Selain itu, memantaskan diri sendiri untuk berteman dengan seseorang juga merupakan sifat tahu diri. Satu yang harus dihilangkan dari sifat selektif ialah berprasangka buruk dan hanya mendengar dari cerita orang. Dekatilah dulu seseorang sampai sifat aslinya terkuak dan bolehlah bersifat selektif.

Jangan hanya mendengar katanya dan katanya. Sebab alasan nyata haruslah di dapat dari kenyataan sifat seseorang. Satu hal lain yang memang menjadikan arti selektif itu negatif ialah karena hanya mempertimbangkan kelayakan berteman dengan materi dan alasan yang tidak manusiawi.

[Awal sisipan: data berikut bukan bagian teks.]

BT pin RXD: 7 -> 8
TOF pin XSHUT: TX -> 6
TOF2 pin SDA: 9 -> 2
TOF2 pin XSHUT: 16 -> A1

Tidak menjadikan semuanya teman itu tidak masalah. Karena yang terpenting hanyalah menyapa dan berhubungan baik. Jika seseorang tidak merasa pas dengan calon temannya, jarak dibutuhkan dengan tidak menyulut api permusuhan.

Jika tetap ingin berteman dengan orang yang seperti itu? Warnailah tanpa terpengaruh. Sadarkan dan kembalikan kepada makna manusia yang sebenarnya.  Selektif atau tidak itu hanyalah opsi dalam berteman dan sangat berbeda dengan permusuhan.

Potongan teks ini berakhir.